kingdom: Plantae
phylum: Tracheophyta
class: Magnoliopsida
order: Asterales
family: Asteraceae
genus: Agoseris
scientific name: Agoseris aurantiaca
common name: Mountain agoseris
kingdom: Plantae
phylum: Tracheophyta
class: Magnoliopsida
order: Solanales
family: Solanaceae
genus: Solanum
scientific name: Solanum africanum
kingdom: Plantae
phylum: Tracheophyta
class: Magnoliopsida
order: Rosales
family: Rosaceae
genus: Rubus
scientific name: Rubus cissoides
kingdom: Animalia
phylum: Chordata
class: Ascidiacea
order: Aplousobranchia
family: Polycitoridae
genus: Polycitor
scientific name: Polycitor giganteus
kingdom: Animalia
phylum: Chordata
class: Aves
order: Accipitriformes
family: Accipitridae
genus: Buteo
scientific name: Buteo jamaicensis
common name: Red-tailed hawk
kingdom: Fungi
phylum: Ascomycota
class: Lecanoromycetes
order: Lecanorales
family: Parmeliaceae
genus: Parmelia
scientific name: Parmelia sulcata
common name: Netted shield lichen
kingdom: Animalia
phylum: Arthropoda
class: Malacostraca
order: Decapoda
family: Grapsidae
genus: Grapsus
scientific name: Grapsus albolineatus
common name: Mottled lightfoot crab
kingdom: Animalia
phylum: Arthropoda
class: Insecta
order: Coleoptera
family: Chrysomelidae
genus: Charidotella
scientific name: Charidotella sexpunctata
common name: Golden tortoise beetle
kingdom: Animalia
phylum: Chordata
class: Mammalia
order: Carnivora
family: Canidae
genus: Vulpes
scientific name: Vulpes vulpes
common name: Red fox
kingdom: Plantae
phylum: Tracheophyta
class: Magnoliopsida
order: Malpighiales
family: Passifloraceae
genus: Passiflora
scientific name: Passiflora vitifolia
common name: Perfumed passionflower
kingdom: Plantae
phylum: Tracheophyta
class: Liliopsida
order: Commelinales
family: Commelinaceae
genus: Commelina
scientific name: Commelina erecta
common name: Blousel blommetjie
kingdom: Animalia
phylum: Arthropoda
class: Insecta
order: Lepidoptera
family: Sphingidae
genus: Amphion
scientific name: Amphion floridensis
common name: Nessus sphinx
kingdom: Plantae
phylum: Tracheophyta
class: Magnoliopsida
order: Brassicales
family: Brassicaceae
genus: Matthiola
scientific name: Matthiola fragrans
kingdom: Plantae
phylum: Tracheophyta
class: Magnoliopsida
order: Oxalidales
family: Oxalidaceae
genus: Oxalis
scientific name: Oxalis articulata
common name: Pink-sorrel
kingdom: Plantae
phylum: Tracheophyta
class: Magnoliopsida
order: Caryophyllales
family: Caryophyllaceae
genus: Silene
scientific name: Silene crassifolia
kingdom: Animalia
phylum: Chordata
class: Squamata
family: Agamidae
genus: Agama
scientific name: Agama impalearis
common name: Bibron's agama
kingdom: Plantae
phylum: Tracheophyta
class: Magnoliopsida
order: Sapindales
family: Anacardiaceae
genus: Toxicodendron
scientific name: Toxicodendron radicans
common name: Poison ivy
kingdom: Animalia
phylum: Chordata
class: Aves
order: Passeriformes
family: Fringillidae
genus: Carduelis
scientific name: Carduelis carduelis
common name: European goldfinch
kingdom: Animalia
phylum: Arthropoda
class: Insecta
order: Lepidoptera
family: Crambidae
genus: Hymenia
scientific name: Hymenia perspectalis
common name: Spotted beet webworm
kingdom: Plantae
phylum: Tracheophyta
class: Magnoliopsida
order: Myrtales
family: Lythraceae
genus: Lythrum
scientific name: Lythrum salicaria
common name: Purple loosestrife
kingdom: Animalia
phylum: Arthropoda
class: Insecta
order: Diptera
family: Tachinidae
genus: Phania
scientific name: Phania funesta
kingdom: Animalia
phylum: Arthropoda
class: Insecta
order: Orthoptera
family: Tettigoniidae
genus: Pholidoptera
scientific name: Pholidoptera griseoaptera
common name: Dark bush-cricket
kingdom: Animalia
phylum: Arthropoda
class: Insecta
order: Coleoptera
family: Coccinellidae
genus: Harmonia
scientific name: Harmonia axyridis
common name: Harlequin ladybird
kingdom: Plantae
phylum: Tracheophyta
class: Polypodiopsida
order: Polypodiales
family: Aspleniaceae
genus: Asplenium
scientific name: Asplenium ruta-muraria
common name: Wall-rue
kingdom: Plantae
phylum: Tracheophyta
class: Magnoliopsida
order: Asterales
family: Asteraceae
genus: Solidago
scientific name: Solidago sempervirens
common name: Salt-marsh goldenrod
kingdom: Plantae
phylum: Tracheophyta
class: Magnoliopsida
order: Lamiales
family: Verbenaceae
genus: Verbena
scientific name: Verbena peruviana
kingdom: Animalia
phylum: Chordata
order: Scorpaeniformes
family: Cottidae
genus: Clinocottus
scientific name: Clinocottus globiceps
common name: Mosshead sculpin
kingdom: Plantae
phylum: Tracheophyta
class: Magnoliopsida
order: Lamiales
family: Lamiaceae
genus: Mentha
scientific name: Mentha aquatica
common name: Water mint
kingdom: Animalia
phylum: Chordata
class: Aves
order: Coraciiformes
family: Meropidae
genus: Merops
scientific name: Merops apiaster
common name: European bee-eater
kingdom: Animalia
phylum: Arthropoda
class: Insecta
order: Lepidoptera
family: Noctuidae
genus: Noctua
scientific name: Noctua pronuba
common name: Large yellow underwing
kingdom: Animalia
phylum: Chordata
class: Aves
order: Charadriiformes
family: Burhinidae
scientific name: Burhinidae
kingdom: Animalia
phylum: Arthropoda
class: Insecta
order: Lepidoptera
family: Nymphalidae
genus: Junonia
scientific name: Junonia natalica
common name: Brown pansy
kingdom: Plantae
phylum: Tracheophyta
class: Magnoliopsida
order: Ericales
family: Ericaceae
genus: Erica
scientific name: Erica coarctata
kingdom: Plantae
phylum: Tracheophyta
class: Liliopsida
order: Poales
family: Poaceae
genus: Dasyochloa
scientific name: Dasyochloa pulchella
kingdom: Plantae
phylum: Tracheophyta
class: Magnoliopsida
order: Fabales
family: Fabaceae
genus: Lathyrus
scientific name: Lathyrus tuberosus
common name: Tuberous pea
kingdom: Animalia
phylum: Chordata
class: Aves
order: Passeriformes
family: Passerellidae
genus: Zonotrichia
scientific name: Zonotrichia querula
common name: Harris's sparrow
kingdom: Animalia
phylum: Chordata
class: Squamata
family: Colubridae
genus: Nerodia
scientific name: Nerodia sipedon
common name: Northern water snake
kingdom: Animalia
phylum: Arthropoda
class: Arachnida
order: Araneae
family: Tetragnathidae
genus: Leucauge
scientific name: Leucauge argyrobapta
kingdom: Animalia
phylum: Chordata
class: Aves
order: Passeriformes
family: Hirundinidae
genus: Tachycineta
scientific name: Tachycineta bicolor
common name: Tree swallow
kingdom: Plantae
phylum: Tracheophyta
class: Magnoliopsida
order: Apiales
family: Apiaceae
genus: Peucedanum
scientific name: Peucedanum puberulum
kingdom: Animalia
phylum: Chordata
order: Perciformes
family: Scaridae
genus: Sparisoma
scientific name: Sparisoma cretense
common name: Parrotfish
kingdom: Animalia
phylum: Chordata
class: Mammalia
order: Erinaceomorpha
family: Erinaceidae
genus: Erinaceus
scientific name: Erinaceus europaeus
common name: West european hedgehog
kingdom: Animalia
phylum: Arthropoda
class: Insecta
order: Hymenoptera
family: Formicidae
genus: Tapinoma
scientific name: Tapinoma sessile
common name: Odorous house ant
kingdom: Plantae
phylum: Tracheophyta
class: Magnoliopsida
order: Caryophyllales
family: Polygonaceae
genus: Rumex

OBJECTIVE
Put the lines of the entries above, from the line with "family: Brassicaceae" to the line with "order: Orthoptera", into a numbered list, leaving out any blank lines.

REPLY
1. family: Brassicaceae
2. genus: Matthiola
3. scientific name: Matthiola fragrans
4. kingdom: Plantae
5. phylum: Tracheophyta
6. class: Magnoliopsida
7. order: Oxalidales
8. family: Oxalidaceae
9. genus: Oxalis
10. scientific name: Oxalis articulata
11. common name: Pink-sorrel
12. kingdom: Plantae
13. phylum: Tracheophyta
14. class: Magnoliopsida
15. order: Caryophyllales
16. family: Caryophyllaceae
17. genus: Silene
18. scientific name: Silene crassifolia
19. kingdom: Animalia
20. phylum: Chordata
21. class: Squamata
22. family: Agamidae
23. genus: Agama
24. scientific name: Agama impalearis
25. common name: Bibron's agama
26. kingdom: Plantae
27. phylum: Tracheophyta
28. class: Magnoliopsida
29. order: Sapindales
30. family: Anacardiaceae
31. genus: Toxicodendron
32. scientific name: Toxicodendron radicans
33. common name: Poison ivy
34. kingdom: Animalia
35. phylum: Chordata
36. class: Aves
37. order: Passeriformes
38. family: Fringillidae
39. genus: Carduelis
40. scientific name: Carduelis carduelis
41. common name: European goldfinch
42. kingdom: Animalia
43. phylum: Arthropoda
44. class: Insecta
45. order: Lepidoptera
46. family: Crambidae
47. genus: Hymenia
48. scientific name: Hymenia perspectalis
49. common name: Spotted beet webworm
50. kingdom: Plantae
51. phylum: Tracheophyta
52. class: Magnoliopsida
53. order: Myrtales
54. family: Lythraceae
55. genus: Lythrum
56. scientific name: Lythrum salicaria
57. common name: Purple loosestrife
58. kingdom: Animalia
59. phylum: Arthropoda
60. class: Insecta
61. order: Diptera
62. family: Tachinidae
63. genus: Phania
64. scientific name: Phania funesta
65. kingdom: Animalia
66. phylum: Arthropoda
67. class: Insecta
68. order: Orthoptera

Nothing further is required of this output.